What the task asks: Copy out the items below word for word, starting with the line that contains "9h08. Image follows." and going on through the line that contains "Observed time: 7h25". Leave the pictures out of your copy.

[Dataset excerpt]
━━━━━━━━━━━━━━━━━━━━━━━━━━━━━━
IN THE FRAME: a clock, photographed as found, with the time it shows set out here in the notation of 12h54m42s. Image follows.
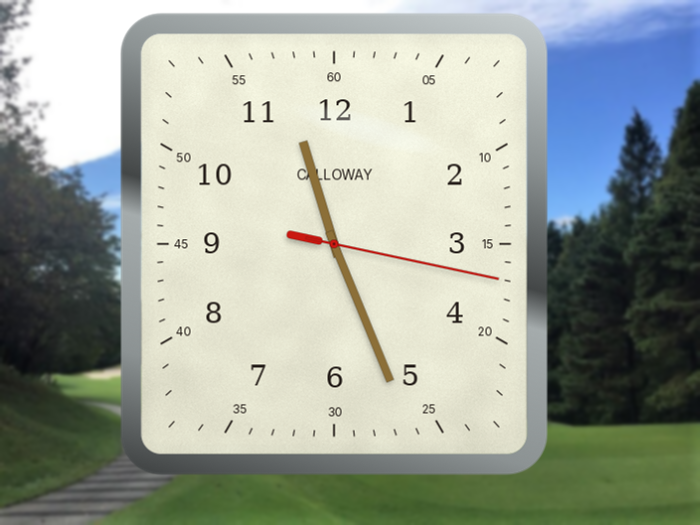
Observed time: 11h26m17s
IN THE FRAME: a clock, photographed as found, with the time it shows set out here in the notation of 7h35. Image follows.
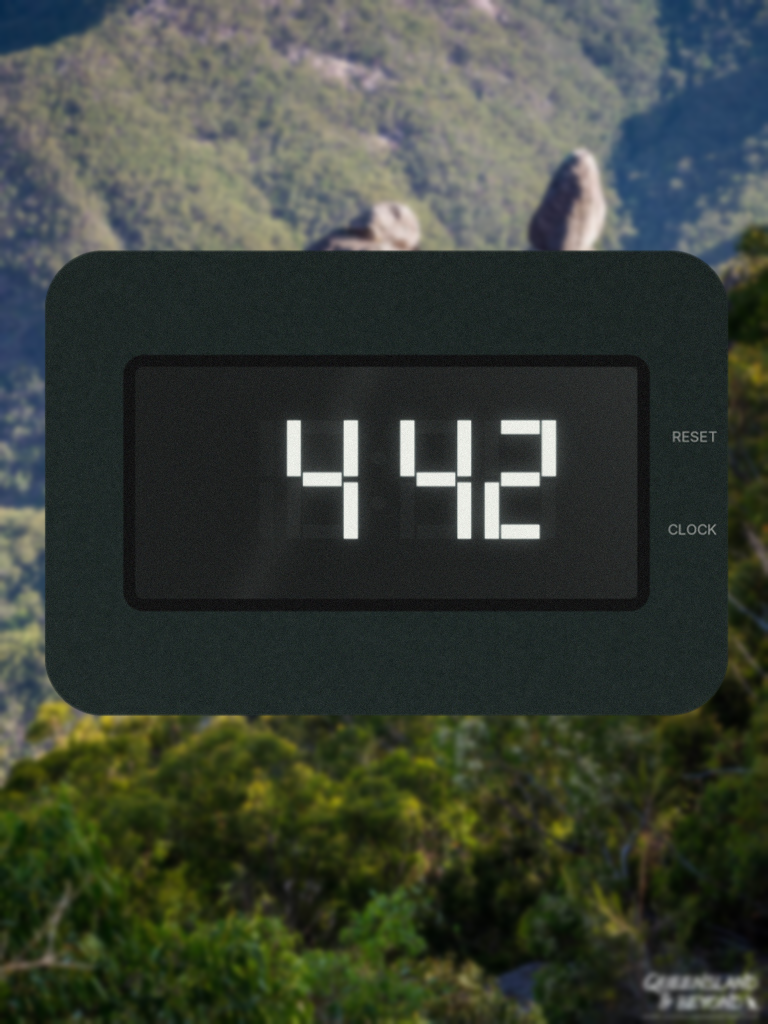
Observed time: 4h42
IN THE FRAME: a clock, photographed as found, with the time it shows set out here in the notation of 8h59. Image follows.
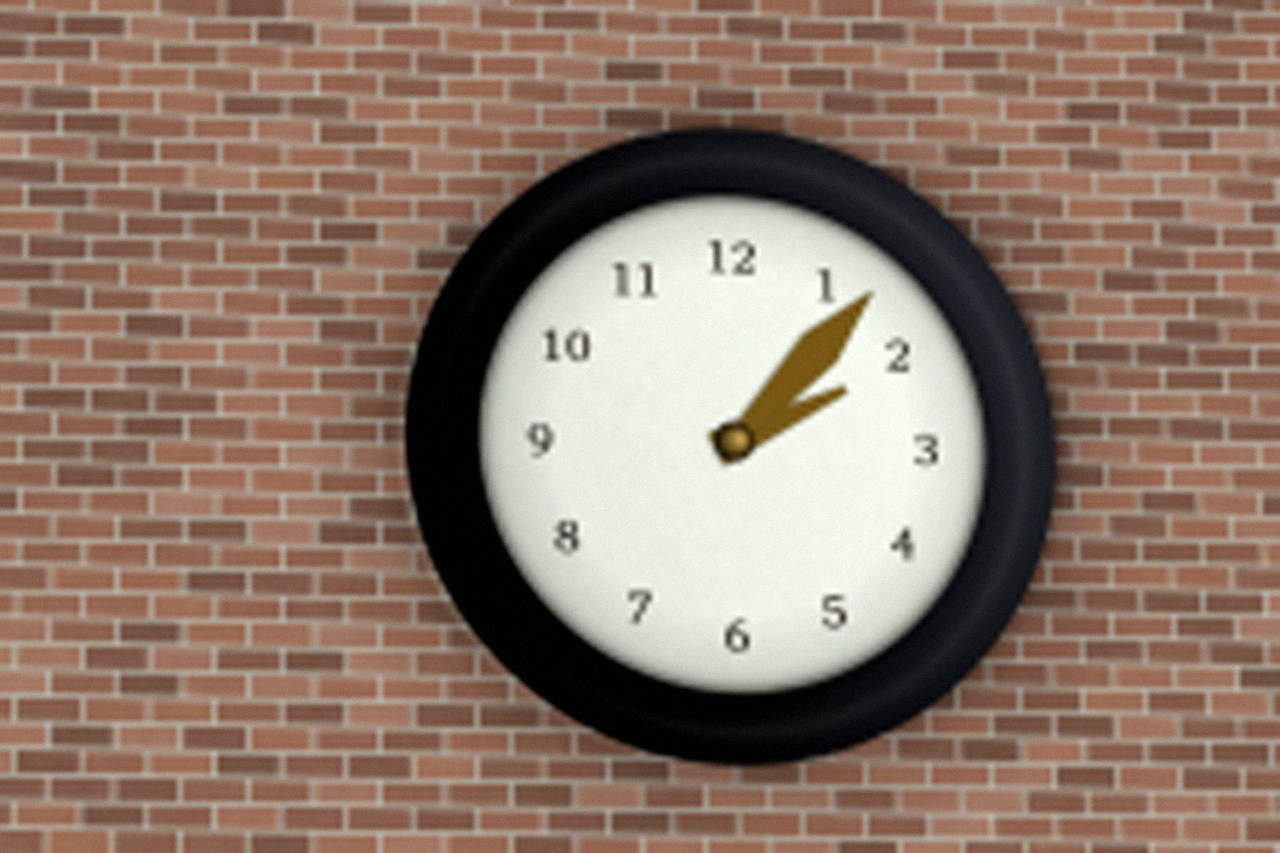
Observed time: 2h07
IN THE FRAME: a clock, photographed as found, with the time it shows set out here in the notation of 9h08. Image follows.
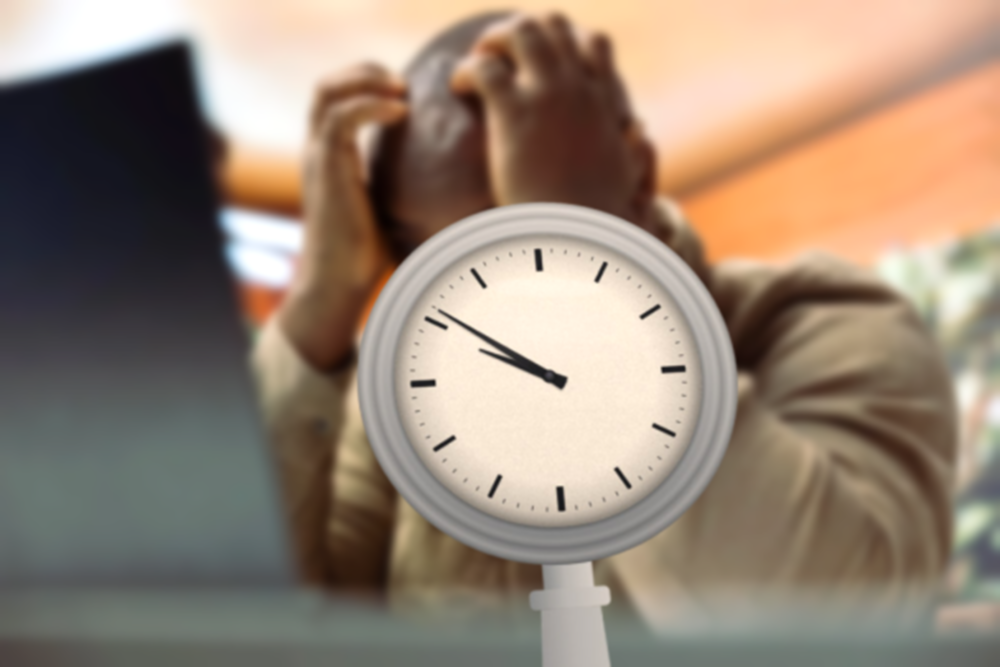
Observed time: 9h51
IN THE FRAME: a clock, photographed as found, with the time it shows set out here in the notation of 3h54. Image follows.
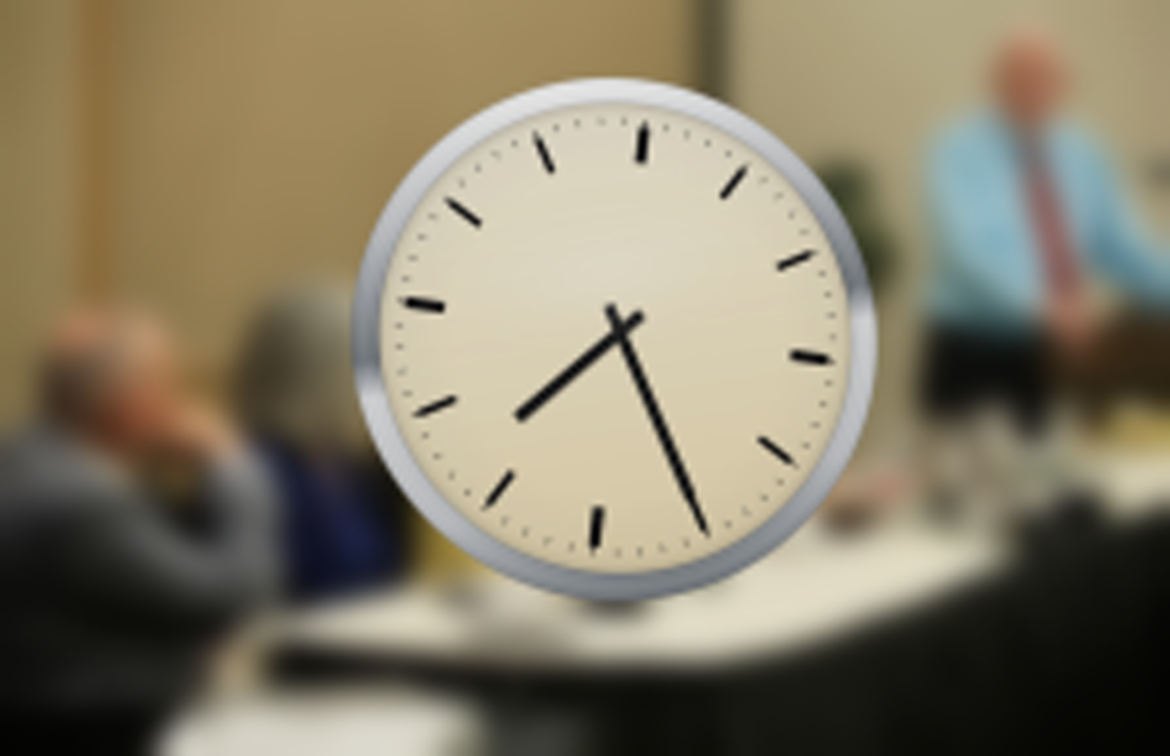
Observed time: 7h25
━━━━━━━━━━━━━━━━━━━━━━━━━━━━━━
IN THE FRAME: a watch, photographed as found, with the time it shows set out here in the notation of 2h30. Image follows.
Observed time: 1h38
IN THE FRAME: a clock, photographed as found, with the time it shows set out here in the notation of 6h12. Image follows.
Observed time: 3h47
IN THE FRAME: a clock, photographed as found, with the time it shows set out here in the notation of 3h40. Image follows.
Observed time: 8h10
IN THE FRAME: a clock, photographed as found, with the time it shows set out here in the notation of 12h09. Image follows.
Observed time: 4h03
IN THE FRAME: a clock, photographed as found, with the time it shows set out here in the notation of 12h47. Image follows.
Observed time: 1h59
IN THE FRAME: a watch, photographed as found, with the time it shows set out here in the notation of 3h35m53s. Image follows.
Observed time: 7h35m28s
━━━━━━━━━━━━━━━━━━━━━━━━━━━━━━
Complete output:
IN THE FRAME: a clock, photographed as found, with the time it shows set out here in the notation of 9h08. Image follows.
Observed time: 9h51
IN THE FRAME: a clock, photographed as found, with the time it shows set out here in the notation of 3h54. Image follows.
Observed time: 7h25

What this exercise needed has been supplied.